Today Fred spent the morning walking with me in Perugia, showing me some of the unique highlights of the city. Perugia is renowned for its chocolate, so the centre is dotted with chocolatiers and patisseries. The oldest cafe in the city is Caffe Sanori, famous for its desserts and pastries that are so prettily decorated they seem a shame to eat. I stopped in for a petite apple tart which was simply delicious, buttery shortcrust pastry spread with a thin layer of golden custard, and piled high with finely shredded fresh apple. It is a bit pricey, being one of the cheaper options and still costing 3.20 euros, but worth it.
Being a city on a hill, Perugia has many places with beautiful views.
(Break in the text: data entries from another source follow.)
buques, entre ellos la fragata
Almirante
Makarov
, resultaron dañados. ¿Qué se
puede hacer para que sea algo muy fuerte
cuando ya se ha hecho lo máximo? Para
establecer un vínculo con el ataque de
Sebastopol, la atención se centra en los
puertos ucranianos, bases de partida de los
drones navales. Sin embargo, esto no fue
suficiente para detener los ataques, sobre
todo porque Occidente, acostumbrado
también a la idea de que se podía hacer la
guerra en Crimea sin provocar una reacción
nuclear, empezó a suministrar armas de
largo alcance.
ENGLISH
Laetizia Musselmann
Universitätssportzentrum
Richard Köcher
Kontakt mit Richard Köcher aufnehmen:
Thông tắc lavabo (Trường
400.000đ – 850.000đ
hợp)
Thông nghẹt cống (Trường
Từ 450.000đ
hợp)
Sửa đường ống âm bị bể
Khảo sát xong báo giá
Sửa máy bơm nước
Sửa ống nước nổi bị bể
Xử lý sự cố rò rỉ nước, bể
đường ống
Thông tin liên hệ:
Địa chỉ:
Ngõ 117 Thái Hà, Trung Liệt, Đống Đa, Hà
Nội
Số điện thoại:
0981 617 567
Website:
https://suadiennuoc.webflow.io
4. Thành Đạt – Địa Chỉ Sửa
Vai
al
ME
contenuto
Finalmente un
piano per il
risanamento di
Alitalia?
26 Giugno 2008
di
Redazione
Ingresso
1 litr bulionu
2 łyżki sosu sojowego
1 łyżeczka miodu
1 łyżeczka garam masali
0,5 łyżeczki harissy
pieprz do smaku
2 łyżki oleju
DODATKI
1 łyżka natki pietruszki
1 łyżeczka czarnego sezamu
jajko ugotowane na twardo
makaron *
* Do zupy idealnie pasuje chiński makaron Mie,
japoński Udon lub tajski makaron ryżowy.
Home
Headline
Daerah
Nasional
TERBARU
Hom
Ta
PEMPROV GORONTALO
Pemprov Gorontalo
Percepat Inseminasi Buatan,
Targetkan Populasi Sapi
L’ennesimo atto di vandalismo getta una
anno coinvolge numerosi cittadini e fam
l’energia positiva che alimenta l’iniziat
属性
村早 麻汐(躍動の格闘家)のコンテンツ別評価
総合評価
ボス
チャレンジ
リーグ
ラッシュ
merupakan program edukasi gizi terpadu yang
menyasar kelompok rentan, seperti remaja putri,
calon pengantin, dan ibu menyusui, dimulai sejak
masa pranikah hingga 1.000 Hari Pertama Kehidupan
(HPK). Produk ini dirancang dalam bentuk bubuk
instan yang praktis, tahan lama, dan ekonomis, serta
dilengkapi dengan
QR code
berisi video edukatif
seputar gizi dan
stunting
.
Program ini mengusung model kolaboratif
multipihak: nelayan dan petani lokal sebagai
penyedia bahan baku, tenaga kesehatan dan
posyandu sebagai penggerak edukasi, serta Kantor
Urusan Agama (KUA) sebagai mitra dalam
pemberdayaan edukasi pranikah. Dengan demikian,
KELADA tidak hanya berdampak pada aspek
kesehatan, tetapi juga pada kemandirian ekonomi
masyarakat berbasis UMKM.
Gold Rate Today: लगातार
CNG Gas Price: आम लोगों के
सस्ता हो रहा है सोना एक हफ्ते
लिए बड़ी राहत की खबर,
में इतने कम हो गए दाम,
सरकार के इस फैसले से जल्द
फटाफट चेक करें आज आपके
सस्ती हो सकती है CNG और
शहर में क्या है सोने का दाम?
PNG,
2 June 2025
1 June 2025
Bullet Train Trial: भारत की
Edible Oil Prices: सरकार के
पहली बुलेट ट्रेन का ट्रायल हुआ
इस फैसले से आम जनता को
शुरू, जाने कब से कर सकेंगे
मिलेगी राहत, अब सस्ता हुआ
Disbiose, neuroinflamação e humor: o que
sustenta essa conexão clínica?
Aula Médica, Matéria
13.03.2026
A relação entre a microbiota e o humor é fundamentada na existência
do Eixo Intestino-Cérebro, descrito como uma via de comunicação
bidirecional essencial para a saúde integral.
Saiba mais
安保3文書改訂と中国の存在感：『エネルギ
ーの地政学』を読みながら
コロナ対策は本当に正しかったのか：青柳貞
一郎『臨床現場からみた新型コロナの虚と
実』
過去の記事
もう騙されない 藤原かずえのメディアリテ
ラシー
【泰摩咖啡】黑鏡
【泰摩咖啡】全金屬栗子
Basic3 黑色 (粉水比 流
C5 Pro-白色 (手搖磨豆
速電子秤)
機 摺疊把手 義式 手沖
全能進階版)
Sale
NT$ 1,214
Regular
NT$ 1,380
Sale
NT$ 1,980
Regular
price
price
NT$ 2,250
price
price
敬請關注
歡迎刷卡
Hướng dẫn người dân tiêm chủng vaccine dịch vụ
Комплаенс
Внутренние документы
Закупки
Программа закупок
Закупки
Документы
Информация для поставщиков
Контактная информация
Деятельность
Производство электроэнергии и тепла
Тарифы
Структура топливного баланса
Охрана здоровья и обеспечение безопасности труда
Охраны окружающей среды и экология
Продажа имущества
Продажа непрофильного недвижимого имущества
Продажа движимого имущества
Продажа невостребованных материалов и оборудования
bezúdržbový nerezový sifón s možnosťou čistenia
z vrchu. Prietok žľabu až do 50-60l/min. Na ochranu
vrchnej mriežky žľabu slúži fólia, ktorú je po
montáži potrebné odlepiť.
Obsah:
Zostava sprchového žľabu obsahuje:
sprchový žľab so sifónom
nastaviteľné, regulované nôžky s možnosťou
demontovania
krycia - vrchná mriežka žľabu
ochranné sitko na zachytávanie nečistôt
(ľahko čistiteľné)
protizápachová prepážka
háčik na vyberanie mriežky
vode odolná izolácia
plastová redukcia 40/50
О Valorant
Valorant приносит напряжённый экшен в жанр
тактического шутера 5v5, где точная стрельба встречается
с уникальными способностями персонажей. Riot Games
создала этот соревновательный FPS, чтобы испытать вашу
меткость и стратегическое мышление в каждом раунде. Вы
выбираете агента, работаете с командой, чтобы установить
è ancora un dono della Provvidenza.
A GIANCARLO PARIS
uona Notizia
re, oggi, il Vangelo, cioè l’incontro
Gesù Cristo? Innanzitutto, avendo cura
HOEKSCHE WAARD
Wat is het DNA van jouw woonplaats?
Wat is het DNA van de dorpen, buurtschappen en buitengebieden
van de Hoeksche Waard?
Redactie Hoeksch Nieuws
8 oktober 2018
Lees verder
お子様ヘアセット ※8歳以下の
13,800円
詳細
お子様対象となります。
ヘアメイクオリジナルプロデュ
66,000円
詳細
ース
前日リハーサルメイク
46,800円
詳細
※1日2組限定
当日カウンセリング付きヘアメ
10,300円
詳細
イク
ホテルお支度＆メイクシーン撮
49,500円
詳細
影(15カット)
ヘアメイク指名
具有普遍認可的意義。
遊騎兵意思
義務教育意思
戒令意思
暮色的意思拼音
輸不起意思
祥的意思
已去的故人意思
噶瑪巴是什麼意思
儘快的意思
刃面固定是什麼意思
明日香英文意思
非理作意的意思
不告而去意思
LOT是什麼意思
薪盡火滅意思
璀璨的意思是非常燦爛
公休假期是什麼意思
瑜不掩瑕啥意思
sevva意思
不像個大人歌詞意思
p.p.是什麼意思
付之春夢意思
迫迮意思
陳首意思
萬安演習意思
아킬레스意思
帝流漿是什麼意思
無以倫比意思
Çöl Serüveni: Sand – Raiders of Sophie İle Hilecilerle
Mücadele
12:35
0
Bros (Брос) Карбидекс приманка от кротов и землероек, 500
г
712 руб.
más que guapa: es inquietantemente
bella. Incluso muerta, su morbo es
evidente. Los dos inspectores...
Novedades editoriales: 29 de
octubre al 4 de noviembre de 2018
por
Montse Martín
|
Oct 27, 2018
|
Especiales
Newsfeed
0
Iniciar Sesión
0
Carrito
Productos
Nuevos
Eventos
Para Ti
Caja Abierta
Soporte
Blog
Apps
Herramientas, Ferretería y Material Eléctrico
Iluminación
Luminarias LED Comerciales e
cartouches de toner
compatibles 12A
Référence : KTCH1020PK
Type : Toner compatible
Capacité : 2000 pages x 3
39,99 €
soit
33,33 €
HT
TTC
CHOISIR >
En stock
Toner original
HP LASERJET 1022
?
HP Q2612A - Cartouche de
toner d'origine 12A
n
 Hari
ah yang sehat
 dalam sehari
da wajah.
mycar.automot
The best of all is from the terrace at the top of the city, over 180 degrees spanning the descending city, surrounding countryside, mountains and farmland. I spent an hour sitting on the terrace warmed by the afternoon sun, until a noisy group of schoolchildren arrived.
My favourite part of the city was Rocca Paolina. The streets and houses of the old city were covered here by a fortress built by the Pope after he won a battle against a powerful local family. Now the maze of old streets, piazzas and buildings are like tunnels and cells in a dungeon, atmospheric spaces used for music concerts and art exhibitions. There was a time, years ago, when Fred worked as a security guard in the fort and he heard the rattle of chains from empty rooms in the night. If I was a child growing up in this city I know I’d both love the fort and be terrified by its ghosts.
I asked Fred for any other recommendations in Perugia and he suggested the basilica of St. Peter which is not only impressive but includes within it’s grounds a garden restored in its original medieval style. I didn’t get to check it out but knowing how beautiful the churches in Italy typically are, and how uniquely interesting many parts of Perugia have proven to be, I would recommend giving it a look. Also worth a mention are the Fontana Maggiore and the door to the city government building. Each are covered in intricately sculpted marble relief that are like pictorial guides to the history and industry of the city.
Perugia isn’t a city that I’d really heard about, so either I’m out of the loop or it’s an undiscovered gem. Either way, I’m glad that I had the time to spend a day here.